I bambini scrivono a Papa Francesco
E le loro lettere finiscono in un libro

Quello di Monica, che vive in Franciacorta, è uno degli scritti più entusiasti tra i circa 150 contenuti nella raccolta «Letterine a Papa Francesco» (Gallucci, pp. 162, euro 12,90), a cura di Alessandra Buzzetti, vaticanista del Tg5.

«Caro Papa, alla televisione ho visto che sono saliti sulla papa mobile dei bambini io ho pensato che bello se ci fossi stata anchio ti avrei dato la mano per un pezzo di strada così tu mi avresti protetta».

Che Papa Francesco sia amato da tutti, e soprattutto dai bambini è palese. La sua bonarietà, il suo sorriso, il suo trasporto verso i piccoli sono segni della profonda umanità che sa diffondere attorno a sé. Coi bambini in modo particolare ha instaurato un dialogo a distanza, e loro desiderano parlare con lui e ogni giorno gli scrivono, gli espongono i loro drammi che spesso sono tragedie famigliari, storie di omicidi, di povertà, carcere e disoccupazione. Ma raccontano anche i loro sogni, desideri e speranze.

È un libro insolito ma importante questo, sorta di antologia in cui, tra lettere e disegni, scorre il pontificato. È stata rispettata la riservatezza, cambiando i nomi dei bambini, per il resto tutto è vero, compresi gli errori di grammatica e ortografia, segnalati in corsivo. Sono parole che al Papa spesso strappano lacrime e sorrisi perché i bambini sono capaci di «smascherare l’ipocrisia e il cinismo degli adulti» ed esprimere un mondo di pudore e innocenza.
• • •
# [Consegne]
1/ Stabilisci se le affermazioni seguenti concordano con il brano sulle lettere dei bambini a Papa Francesco. Per ciascuna rispondi sì o no e cita le parole del brano che lo dimostrano. (a) La raccolta comprende circa 150 scritti. (b) Nel libro compaiono i veri nomi dei bambini. (c) Gli errori di grammatica e ortografia dei bambini sono stati corretti.
2/ Elenca tutti i drammi che, secondo il brano sulle lettere dei bambini a Papa Francesco, i bambini espongono al Papa.
3/ Riprendi il brano sulle lettere dei bambini a Papa Francesco dal punto in cui si interrompe.
• • •
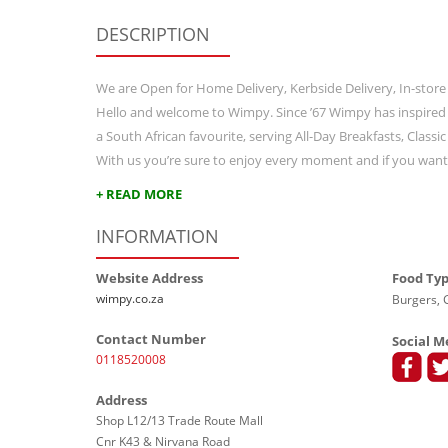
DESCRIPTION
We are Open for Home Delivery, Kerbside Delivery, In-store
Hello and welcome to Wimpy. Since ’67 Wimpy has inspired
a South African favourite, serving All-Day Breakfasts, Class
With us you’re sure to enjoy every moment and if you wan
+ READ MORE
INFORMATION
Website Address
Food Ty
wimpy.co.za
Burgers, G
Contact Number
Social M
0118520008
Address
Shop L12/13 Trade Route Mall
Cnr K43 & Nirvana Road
• • •
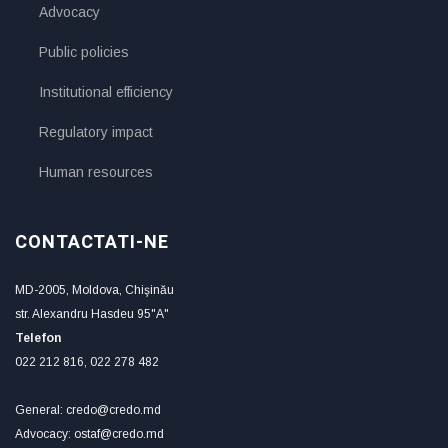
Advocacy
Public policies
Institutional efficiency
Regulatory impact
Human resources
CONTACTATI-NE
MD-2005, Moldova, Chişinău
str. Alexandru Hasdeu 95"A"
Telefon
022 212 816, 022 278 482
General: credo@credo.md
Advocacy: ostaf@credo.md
• • •
# [Soluzioni]
1/
(a) Sì: «uno degli scritti più entusiasti tra i circa 150 contenuti nella raccolta».
(b) No: «È stata rispettata la riservatezza, cambiando i nomi dei bambini».
(c) No: «tutto è vero, compresi gli errori di grammatica e ortografia, segnalati in corsivo».

2/ tragedie famigliari; omicidi; povertà; carcere; disoccupazione

3/
Con somma franchezza Bianca dalla Terra dei Fuochi scrive raccontando della malattia di una sua amichetta, ma soprattutto chiede l’intervento del Papa perché «tu che sei più vicino al Signore, potresti dirgli di convincere gli uomini a essere più buoni con la Terra e coi bambini?»

È solo un esempio delle centinaia di lettere (900 alla settimana, solo dall’Italia) che il Papa riceve ogni giorno dai bambini di tutto il mondo. Tutte nel giro di tre mesi hanno una risposta dal Vaticano, anche perché situazioni disperate come quella esposta da Matteo - che scrive da Scampia, uno dei quartieri più desolati di Napoli - non possono attendere.